Pour accueillir toutes ces activités, l’association a ouvert un espace d’accueil et un café associatif en 2022 dans le 11e arrondissement de Paris, à quelques minutes de la place de la République.
En plus d’être un lieu pour les adhérents, il est ouvert au grand public tous les samedis et les matinées du mardi au vendredi. L’association tente en effet de sensibiliser le grand public sur les troubles psychiques, avec des interventions dans les entreprises et les écoles, un podcast La Perche et le documentaire « Perchés » disponible sur France TV.

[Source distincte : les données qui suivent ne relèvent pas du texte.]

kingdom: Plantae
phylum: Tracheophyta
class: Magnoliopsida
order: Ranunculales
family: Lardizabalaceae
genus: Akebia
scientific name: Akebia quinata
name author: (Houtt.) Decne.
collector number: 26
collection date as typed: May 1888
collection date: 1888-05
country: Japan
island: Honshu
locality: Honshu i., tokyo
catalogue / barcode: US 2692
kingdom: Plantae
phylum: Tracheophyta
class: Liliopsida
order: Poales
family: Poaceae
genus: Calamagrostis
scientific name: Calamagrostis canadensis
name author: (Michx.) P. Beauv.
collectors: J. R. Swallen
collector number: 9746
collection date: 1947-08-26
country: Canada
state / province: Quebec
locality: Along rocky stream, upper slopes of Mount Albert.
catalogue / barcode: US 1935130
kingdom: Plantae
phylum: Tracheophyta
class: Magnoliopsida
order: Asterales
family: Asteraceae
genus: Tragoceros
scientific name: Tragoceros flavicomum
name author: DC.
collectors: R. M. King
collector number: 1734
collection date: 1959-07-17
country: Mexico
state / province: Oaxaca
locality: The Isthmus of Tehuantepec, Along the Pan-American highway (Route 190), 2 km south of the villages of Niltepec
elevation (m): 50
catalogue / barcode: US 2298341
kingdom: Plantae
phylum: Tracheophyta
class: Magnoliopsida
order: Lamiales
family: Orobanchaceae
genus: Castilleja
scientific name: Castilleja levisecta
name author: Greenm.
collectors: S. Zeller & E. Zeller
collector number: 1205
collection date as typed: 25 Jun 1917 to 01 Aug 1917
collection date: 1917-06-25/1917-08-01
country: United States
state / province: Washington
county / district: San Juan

« Qu’on soit concerné ou non, tout le monde devrait en savoir davantage », alerte Maxime Perez-Zitvogel. « Nous avons besoin de tous les “P” : les patients, mais aussi les professionnels de santé, les proches et les politiques. »
- 1Voir à ce sujet Raymond Depardon, 12 jours, Palmeraie et Déserts, 2017.
- 2Il s’écoulerait en moyenne 8 à 10 ans entre le premier épisode thymique majeur et le diagnostic correct de troubles bipolaires. Joëlle Favre-Bonté (Haute autorité de santé), Note de cadrage : Troubles bipolaires : repérage et diagnostic en premier recours, 2014.
- 3Joëlle Favre-Bonté (Haute autorité de santé), Ibid.
- 4Selon une méta-analyse réalisée en 2010 par des chercheurs états-uniens, 25 à 60 % des patients bipolaires feront au moins une tentative de suicide dans leur vie. Danielle M. Novick, Holly A Swartz et Ellen Frank, « Suicide attempts in bipolar I and bipolar II disorder: a review and meta analysis of the evidence », Bipolar Disord, 2010.
- 5Labellisés par la Fondation FondaMental, 53 Centres experts existent aujourd’hui en France et sont spécialisés dans la prise en charge d’une pathologie psychiatrique spécifique dont les troubles bipolaires, la schizophrénie, les troubles du spectre de l’autisme et la dépression résistante.
- 6La Maison Perchée, « Pair-aidance, cultiver l’espoir », La Perche, janvier 2024.